Proposal to allow double colon (i.e. "::") to be used inside a glyph id #47

Closed ibalaur closed 5 years ago

ibalaur commented 5 years ago

Currently, there is a validation rule that does not accept the double colon inside the glyph id; for example: cvc-datatype-valid.1.2.1: 'n3::n0' is not a valid value for 'NCName'. However, Newt reads and accepts such formats. As an enhacement suggestion, could the current library be extended to accept such format?

Input example: glyph id="n5::n1" class="macromolecule multimer" glyph id="n5::n1::0" class="unit of information"

cannin commented 5 years ago

Here is my understanding of the error. This is an XML error, not an SBGN error. An SBGNML file must first be a valid XML file and these are checks we did not write (the error you identified). Conceptually, I do not mind the change you suggest, but I am not supportive of turning off this base level of schema checking completely and I do not know how to configure them. It is likely to prevent multiple XML namespaces (a valid concern).
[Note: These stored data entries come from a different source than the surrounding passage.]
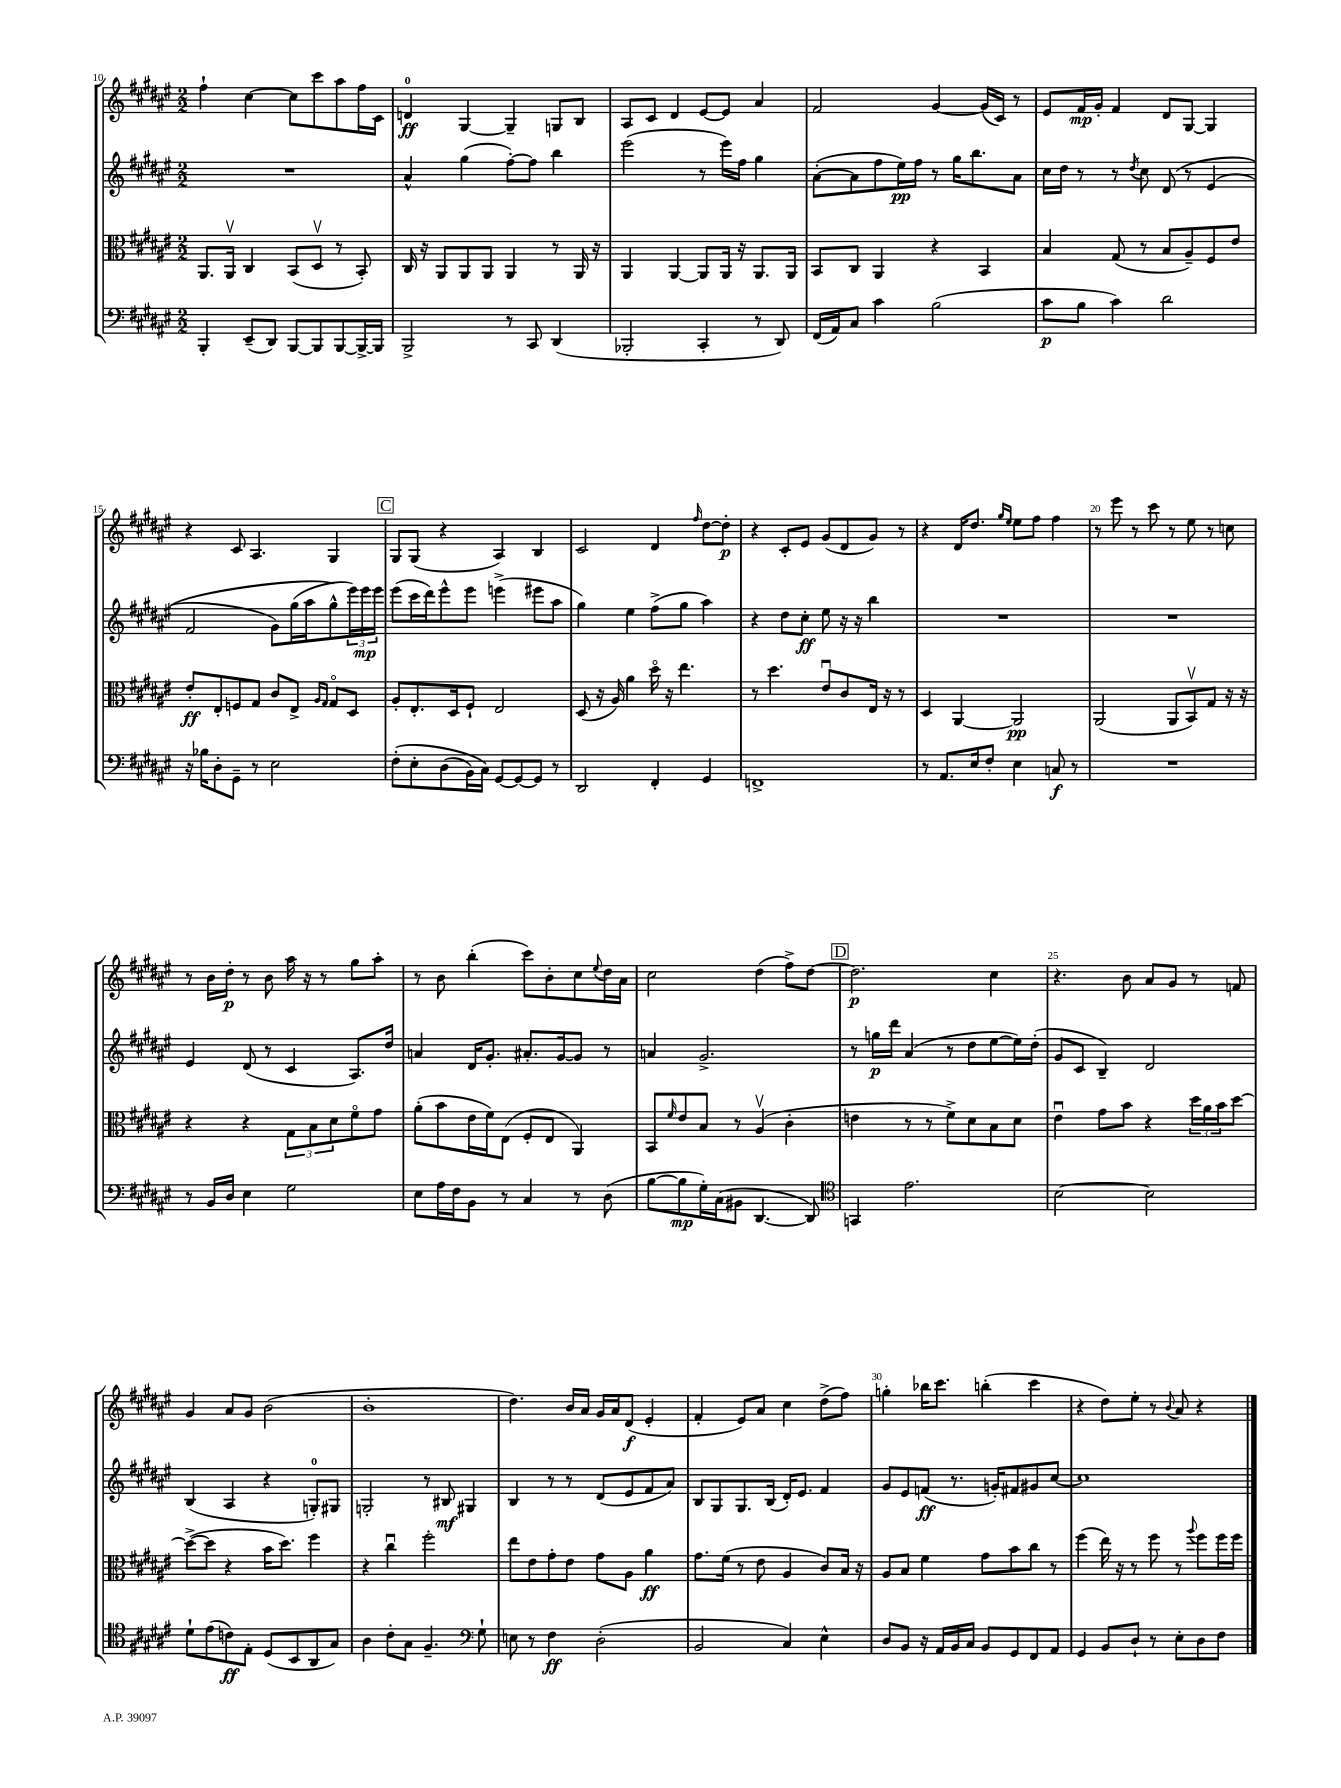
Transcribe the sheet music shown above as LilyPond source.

<<
\new StaffGroup <<
\new Staff = "s0" {
    \clef treble \key fis \major \numericTimeSignature \time 2/2
    fis''4-! cis''4~ cis''8 cis'''8 ais''8 fis''16 cis'16 |
    d'4-0\ff gis4~ gis4-- g8 b8 |
    ais8 cis'8 dis'4 eis'8~ eis'8 ais'4 |
    fis'2 gis'4~ gis'16( cis'16) r8 |
    eis'8 fis'16\mp gis'16-. fis'4 dis'8 gis8~ gis4 |
    r4 cis'8 ais4. gis4 |
    \mark \markup { \box "C" } gis8 gis8( r4 ais4) b4 |
    cis'2 dis'4 \grace { fis''16 } dis''8~ dis''8-.\p |
    r4 cis'8-. eis'8 gis'8( dis'8 gis'8) r8 |
    r4 dis'16 dis''8. \grace { gis''16 eis''16 } eis''8 fis''8 fis''4 |
    r8 eis'''8 r8 cis'''8 r8 eis''8 r8 c''8 |
    r8 b'16 dis''16-.\p r8 b'8 ais''16 r16 r8 gis''8 ais''8-. |
    r8 b'8 b''4-.( cis'''8) b'8-. cis''8 \appoggiatura { eis''8 } dis''16 ais'16 |
    cis''2 dis''4( fis''8->) dis''8~ |
    \mark \markup { \box "D" } dis''2.\p cis''4 |
    r4. b'8 ais'8 gis'8 r8 f'8 |
    gis'4 ais'8 gis'8 b'2( |
    b'1-. |
    dis''4.) b'16 ais'16 gis'16 ais'16 dis'8\f( eis'4-. |
    fis'4-. eis'8) ais'8 cis''4 dis''8->( fis''8) |
    g''4-. bes''16 cis'''8. b''4-.( cis'''4 |
    r4 dis''8) eis''8-. r8 \appoggiatura { b'8 } ais'8 r4 \bar "|." |
}
\new Staff = "s1" {
    \clef treble \key fis \major \numericTimeSignature \time 2/2
    R1 |
    ais'4-^ gis''4( fis''8~-.) fis''8 b''4 |
    eis'''2( r8 eis'''16) fis''16 gis''4 |
    ais'8~-.( ais'8 fis''8 eis''16\pp) fis''16 r8 gis''16 b''8. ais'8 |
    cis''16 dis''16 r8 r8 \acciaccatura { dis''8 } cis''8 dis'8\( r8 eis'4( |
    fis'2 gis'8) gis''16( ais''16 gis''8-^\) \tuplet 3/2 { eis'''16) eis'''16\mp eis'''16 } |
    \mark \markup { \box "C" } eis'''8( cis'''16 dis'''16) eis'''8-^ eis'''8 e'''4->( eis'''8 ais''8 |
    gis''4) eis''4 fis''8->( gis''8 ais''4) |
    r4 dis''8 cis''8-.\ff eis''8 r16 r16 b''4 |
    R1 |
    R1 |
    eis'4 dis'8( r8 cis'4 ais8.) dis''16 |
    a'4 dis'16 gis'8.-. ais'8.-. gis'16~ gis'8 r8 |
    a'4 gis'2.-> |
    \mark \markup { \box "D" } r8 g''16\p dis'''16 ais'4( r8 dis''8 eis''8~ eis''16) dis''16-.( |
    gis'8 cis'8 b4--) dis'2 |
    b4( ais4 r4 g8-0-.) gis8 |
    g2-. r8 bis8\mf gis4 |
    b4 r8 r8 dis'8( eis'8 fis'8 ais'8) |
    b8 gis8 gis8. b16( dis'16-.) eis'8. fis'4 |
    gis'8 eis'8 f'8\ff( r8. g'16-.) fis'8 gis'8 cis''8~ |
    cis''1 \bar "|." |
}
\new Staff = "s2" {
    \clef alto \key fis \major \numericTimeSignature \time 2/2
    ais,8. ais,16\upbow cis4 b,8( dis8\upbow r8 b,8-.) |
    cis16 r16 ais,8 ais,8 ais,8 ais,4 r8 ais,16 r16 |
    ais,4 ais,4~ ais,8 ais,16 r16 ais,8. ais,16 |
    b,8 cis8 ais,4 r4 b,4 |
    b4 gis8( r8 b8 ais8--) fis8 eis'8 |
    eis'8-.\ff eis8-. f8 gis8 cis'8 eis8-> \grace { ais16 gis16 } gis8\flageolet dis8 |
    \mark \markup { \box "C" } ais8-. eis8.-. dis16 fis8-! eis2 |
    dis8( r16 ais16) ais'4 dis''16\flageolet r16 eis''4. |
    r8 dis''4. eis'8\downbow cis'8 eis16 r16 r8 |
    dis4 ais,4~ ais,2\pp |
    ais,2( ais,8 b,8\upbow) gis8 r16 r16 |
    r4 r4 \tuplet 3/2 { gis8 b8 dis'8 } fis'8\flageolet gis'8 |
    ais'8-.( b'8 eis'16 fis'16) eis8( fis8-. eis8 ais,4) |
    b,8 \grace { fis'16 } eis'8 b8 r8 ais4\upbow( cis'4-. |
    \mark \markup { \box "D" } e'4 r8 r8 fis'8->) dis'8 b8 dis'8 |
    eis'4\downbow gis'8 b'8 r4 \tuplet 3/2 { dis''16 ais'16 b'16 } dis''8~ |
    dis''8~->( dis''8 r4 b'16 dis''8.) fis''4 |
    r4 cis''4\downbow fis''2-. |
    eis''8 eis'8 gis'8-. eis'8 gis'8 ais8 ais'4\ff |
    gis'8. fis'16( r8 eis'8 ais4 cis'8) b16 r16 |
    ais8 b8 fis'4 gis'8 b'8 cis''8 r8 |
    fis''4( eis''16) r16 r8 fis''8 r8 \appoggiatura { ais''8 } fis''8 fis''16 fis''16 \bar "|." |
}
\new Staff = "s3" {
    \clef bass \key fis \major \numericTimeSignature \time 2/2
    b,,4-. eis,8--( dis,8) b,,8~ b,,8 b,,8~ b,,16~-> b,,16 |
    b,,2-> r8 cis,8 dis,4( |
    bes,,2-. cis,4-. r8 dis,8) |
    fis,16( ais,16) cis8 cis'4 b2( |
    cis'8\p b8 cis'4) dis'2 |
    r16 bes16 dis8-. gis,8-- r8 eis2 |
    \mark \markup { \box "C" } fis8-.\( eis8-. dis8( b,16) cis16\) gis,8~ gis,8~ gis,8 r8 |
    dis,2 fis,4-. gis,4 |
    f,1-> |
    r8 ais,8. eis16 fis8-. eis4 c8\f r8 |
    R1 |
    r8 b,16 dis16 eis4 gis2 |
    eis8 ais16 fis16 b,8 r8 cis4 r8 dis8( |
    b8~ b8\mp gis16-.) cis16( bis,8 dis,4.~ dis,8) |
    \mark \markup { \box "D" } \clef tenor g,4 eis'2. |
    b2~ b2 |
    dis'8-! eis'8( c'8\ff) eis8-. dis8( b,8 ais,8 gis8) |
    ais4 cis'8-. gis8 fis4.-- \clef bass gis8-! |
    e8 r8 fis4\ff dis2-.( |
    b,2 cis4) eis4-^ |
    dis8 b,8 r16 ais,16 b,16 cis16 b,8 gis,8 fis,8 ais,8 |
    gis,4 b,8 dis8-! r8 eis8-. dis8 fis8 \bar "|." |
}
>>
>>
\layout { \context { \Score currentBarNumber = #10 \override BarNumber.break-visibility = ##(#f #t #t) barNumberVisibility = #(every-nth-bar-number-visible 5) } }
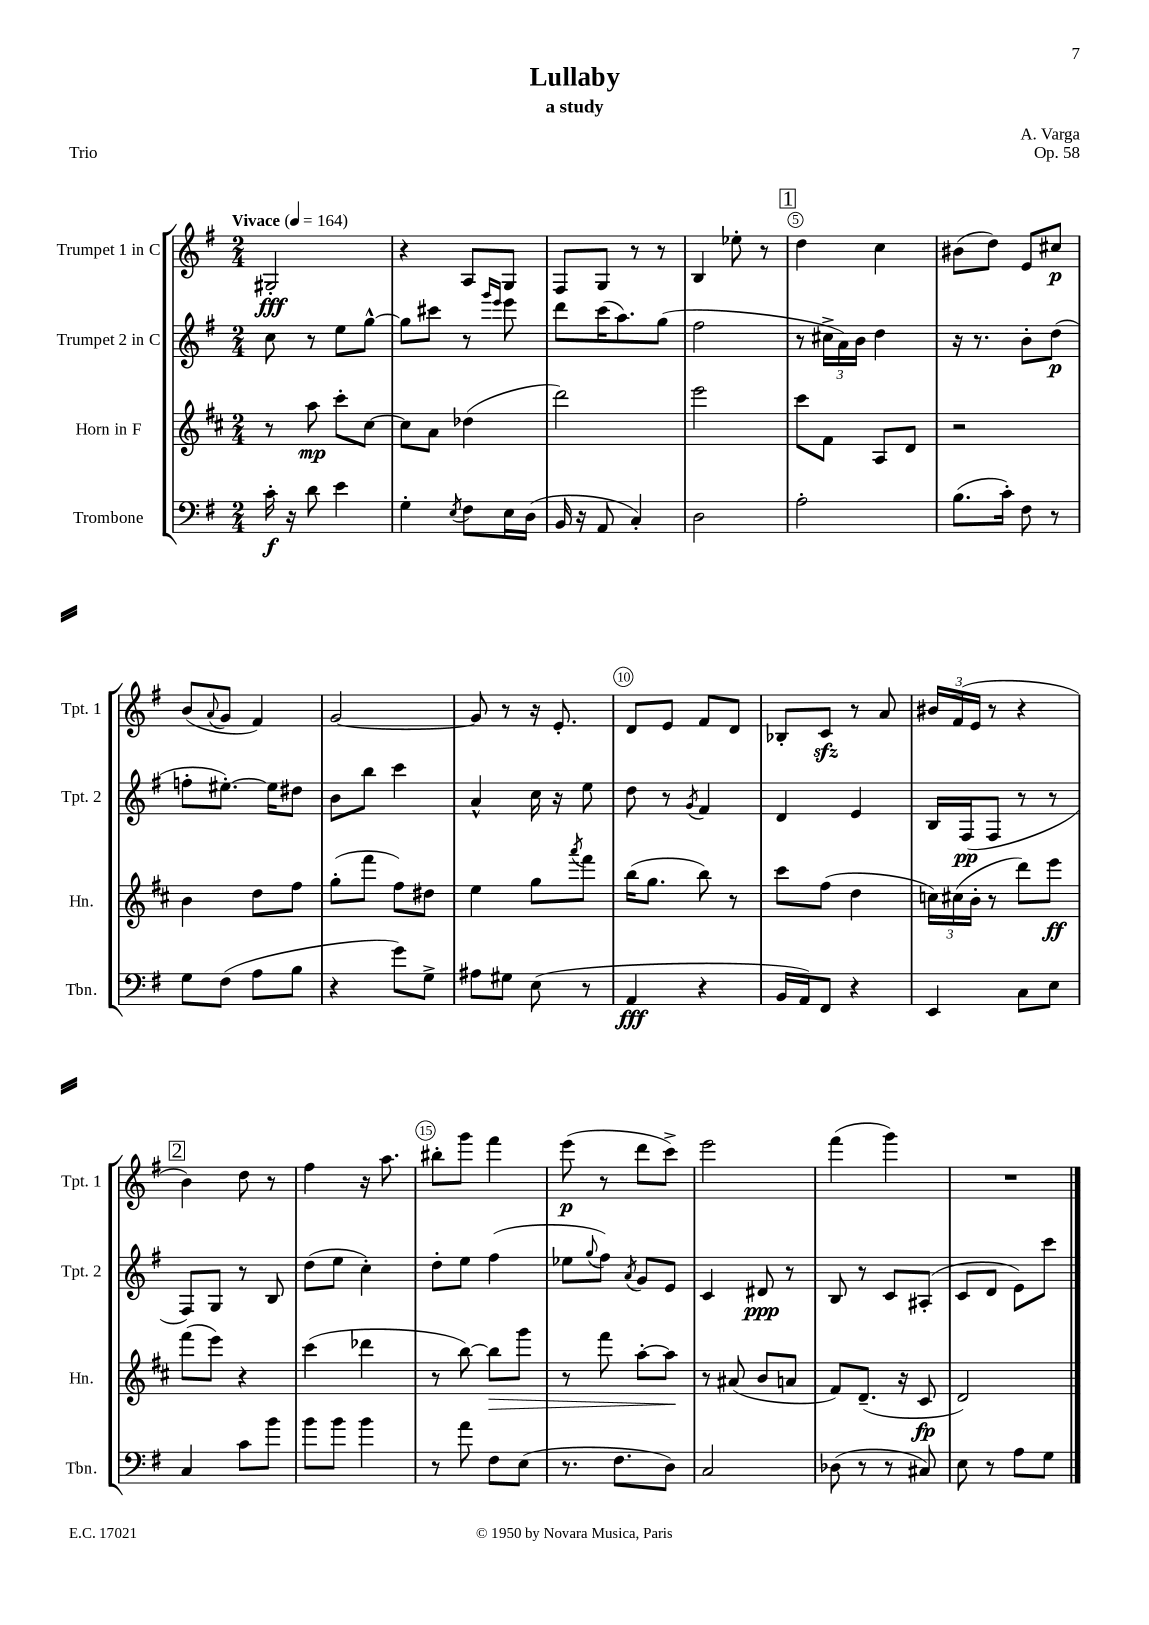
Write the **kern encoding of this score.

**kern	**dynam	**kern	**dynam	**kern	**dynam	**kern	**dynam
*part4	*part4	*part3	*part3	*part2	*part2	*part1	*part1
*staff4	*staff4	*staff3	*staff3	*staff2	*staff2	*staff1	*staff1
*I"Trombone	*	*I"Horn in F	*	*I"Trumpet 2 in C	*	*I"Trumpet 1 in C	*
*I'Tbn.	*	*I'Hn.	*	*I'Tpt. 2	*	*I'Tpt. 1	*
*clefF4	*	*clefG2	*	*clefG2	*	*clefG2	*
*k[f#]	*	*k[f#c#]	*	*k[f#]	*	*k[f#]	*
*M2/4	*	*M2/4	*	*M2/4	*	*M2/4	*
*MM164	*	*MM164	*	*MM164	*	*MM164	*
=1	=1	=1	=1	=1	=1	=1	=1
!	!	!	!	!	!	!LO:TX:a:B:t=Vivace	!
16c'\	f	8r	.	8cc\	.	2G#X'/	fff
16r	.	.	.	.	.	.	.
8d\	.	8aa\	mp	8r	.	.	.
4e\	.	8ccc#'\L	.	8ee\L	.	.	.
.	.	[8cc#\J	.	[8gg^^\J	.	.	.
=2	=2	=2	=2	=2	=2	=2	=2
4G'\	.	8cc#\L]	.	8gg\L]	.	4r	.
.	.	8a\J	.	8ccc#X\J	.	.	.
8qE/	.	.	.	.	.	.	.
8F#\L	.	(4dd-X\	.	8r	.	8A/L	.
.	.	.	.	16qqggg/LL	.	.	.
.	.	.	.	16qqeee/JJ	.	.	.
16E\L	.	.	.	8eee\	.	8G/J	.
(16D\JJ	.	.	.	.	.	.	.
=3	=3	=3	=3	=3	=3	=3	=3
16BB/	.	2ddd\)	.	8ddd\L	.	8F#/L	.
16r	.	.	.	.	.	.	.
8AA/	.	.	.	(16ccc\K	.	8G/J	.
.	.	.	.	8.aa\)	.	.	.
4C'/)	.	.	.	.	.	8r	.
.	.	.	.	(8gg\J	.	8r	.
=4	=4	=4	=4	=4	=4	=4	=4
2D\	.	2eee\	.	2ff#\	.	4B/	.
.	.	.	.	.	.	8ee-X'\	.
.	.	.	.	.	.	8r	.
!!LO:REH:place=s1:t=1
=5	=5	=5	=5	=5	=5	=5	=5
2A'\	.	8ccc#\L	.	8r	.	4dd\	.
.	.	8f#\J	.	24cc#X^\LL	.	.	.
.	.	.	.	24a\)	.	.	.
.	.	.	.	24b\JJ	.	.	.
.	.	8A/L	.	4dd\	.	4cc\	.
.	.	8d/J	.	.	.	.	.
=6	=6	=6	=6	=6	=6	=6	=6
(8.B\L	.	2r	.	16r	.	(8b#X\L	.
.	.	.	.	8.r	.	.	.
.	.	.	.	.	.	8dd\J)	.
16c'\Jk)	.	.	.	.	.	.	.
8F#\	.	.	.	8b'\L	.	8e/L	.
8r	.	.	.	(8dd\J	p	8cc#X/J	p
!!LO:LB:g=z
=7	=7	=7	=7	=7	=7	=7	=7
8G\L	.	4b\	.	8ffn'\L	.	(8b/L	.
.	.	.	.	.	.	8qqa/	.
(8F#\J	.	.	.	[8.ee#X'\J)	.	8g/J	.
8A\L	.	8dd\L	.	.	.	4f#/)	.
.	.	.	.	16ee#\KL]	.	.	.
8B\J	.	8ff#\J	.	8dd#X\J	.	.	.
=8	=8	=8	=8	=8	=8	=8	=8
4r	.	(8gg'\L	.	8b\L	.	[2g/	.
.	.	8fff#\J	.	8bb\J	.	.	.
8g\L)	.	8ff#\L)	.	4ccc\	.	.	.
8G^\J	.	8dd#X\J	.	.	.	.	.
=9	=9	=9	=9	=9	=9	=9	=9
8A#X\L	.	4ee\	.	4a^^/	.	8g/]	.
8G#X\J	.	.	.	.	.	8r	.
(8E\	.	8gg\L	.	16cc\	.	16r	.
.	.	.	.	16r	.	8.e'/	.
.	.	8qaaa/	.	.	.	.	.
8r	.	8fff#\J	.	8ee\	.	.	.
=10	=10	=10	=10	=10	=10	=10	=10
4AA/	fff	(16bb\KL	.	8dd\	.	8d/L	.
.	.	8.gg\J	.	.	.	.	.
.	.	.	.	8r	.	8e/J	.
.	.	.	.	8qg/	.	.	.
4r	.	8bb\)	.	4f#/	.	8f#/L	.
.	.	8r	.	.	.	8d/J	.
=11	=11	=11	=11	=11	=11	=11	=11
16BB/LL	.	8ccc#\L	.	4d/	.	8B-X'/L	.
16AA/J)	.	.	.	.	.	.	.
8FF#/J	.	(8ff#\J	.	.	.	8czz/J	.
4r	.	4dd\	.	4e/	.	8r	.
.	.	.	.	.	.	8a/	.
=12	=12	=12	=12	=12	=12	=12	=12
4EE/	.	24ccn\LL)	.	16B/LL	.	24b#X/LL	.
.	.	(24cc#X\	.	.	.	(24f#/	.
.	.	.	.	(16F#/J	pp	.	.
.	.	24b'\JJ	.	.	.	24e/JJ	.
.	.	8r	.	8F#/J	.	8r	.
8C\L	.	8ddd\L)	.	8r	.	4r	.
8E\J	.	8eee\J	ff	8r	.	.	.
!!LO:LB:g=z
!!LO:REH:place=s1:t=2
=13	=13	=13	=13	=13	=13	=13	=13
4C/	.	(8fff#\L	.	8F#/L)	.	4b\)	.
.	.	8eee\J)	.	8G/J	.	.	.
8c\L	.	4r	.	8r	.	8dd\	.
8b\J	.	.	.	8B/	.	8r	.
=14	=14	=14	=14	=14	=14	=14	=14
8b\L	.	(4ccc#\	.	(8dd\L	.	4ff#\	.
8b\J	.	.	.	8ee\J	.	.	.
4b\	.	4ddd-X\	.	4cc'\)	.	16r	.
.	.	.	.	.	.	8.aa\	.
=15	=15	=15	=15	=15	=15	=15	=15
8r	.	8r	.	8dd'\L	.	8bb#X'\L	.
8a\	.	[8bb\)	.	8ee\J	.	8ggg\J	.
!	!	!	!LO:HP:b	!	!	!	!
8F#\L	.	8bb\L]	>	(4ff#\	.	4fff#\	.
(8E\J	.	8ggg\J	.	.	.	.	.
=16	=16	=16	=16	=16	=16	=16	=16
8.r	.	8r	.	8ee-X\L	.	(8eee\	p
.	.	.	.	8qqgg/	.	.	.
.	.	8fff#\	.	8ff#\J)	.	8r	.
8.F#\L	.	.	.	.	.	.	.
.	.	.	.	8qa/	.	.	.
.	.	[8aa'\L	.	8g/L	.	8ddd\L	.
8D\J)	.	8aa\J]	.	8e/J	.	8ccc^\J)	.
.	.	.	]	.	.	.	.
=17	=17	=17	=17	=17	=17	=17	=17
2C/	.	8r	.	4c/	.	2eee\	.
.	.	(8a#X/	.	.	.	.	.
.	.	8b/L	.	8d#X/	ppp	.	.
.	.	8an/J	.	8r	.	.	.
=18	=18	=18	=18	=18	=18	=18	=18
(8D-X\	.	8f#/L)	.	8B/	.	(4fff#\	.
8r	.	(8.d~/J	.	8r	.	.	.
8r	.	.	.	8c/L	.	4ggg\)	.
.	.	16r	.	.	.	.	.
8C#X/)	.	8c#/	fp	(8A#X'/J	.	.	.
=19	=19	=19	=19	=19	=19	=19	=19
8E\	.	2d/)	.	8c/L	.	2r	.
8r	.	.	.	8d/J	.	.	.
8A\L	.	.	.	8e\L)	.	.	.
8G\J	.	.	.	8ccc\J	.	.	.
==	==	==	==	==	==	==	==
*-	*-	*-	*-	*-	*-	*-	*-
I assume what is happening is that we have in the schema that identifiers are forced to be xsd:IDs

https://github.com/sbgn/libsbgn/blob/be7b0ab902bbf8fc5cffbc792da638c46e22ca88/resources/SBGN.xsd#L350

which in turn must be NCName valid:

http://books.xmlschemata.org/relaxng/ch19-77151.html http://books.xmlschemata.org/relaxng/ch19-77215.html

@ugurdogrusoz I'm not sure about what might be going on with Newt validation. I do not know a way forward, and maybe it should remain as is. If you see other options, let us know.

ugurdogrusoz commented 5 years ago

Newt uses libSBGN.js, so this is an issue of the associated library, not of Newt. I am not sure how @royludo handled these identifiers and managed to accept double columns.

fbergmann commented 5 years ago

for now libSBGN will let you read / write documents containing invalid identifiers. But i think the validation is correct about issuing a validation issue.

ibalaur commented 5 years ago

Thank you All for replies. @ugurdogrusoz , I believe @royludo replaced such characters with e.g. double dashes/ underscores etc. as I did for getting valid SBGN files after conversion from e.g. yEd (which allows double colon inside names). However, I understand now that this format can cause issues, so it should not be further considered in libSBGN, but to be managed by applications themselves when it appears.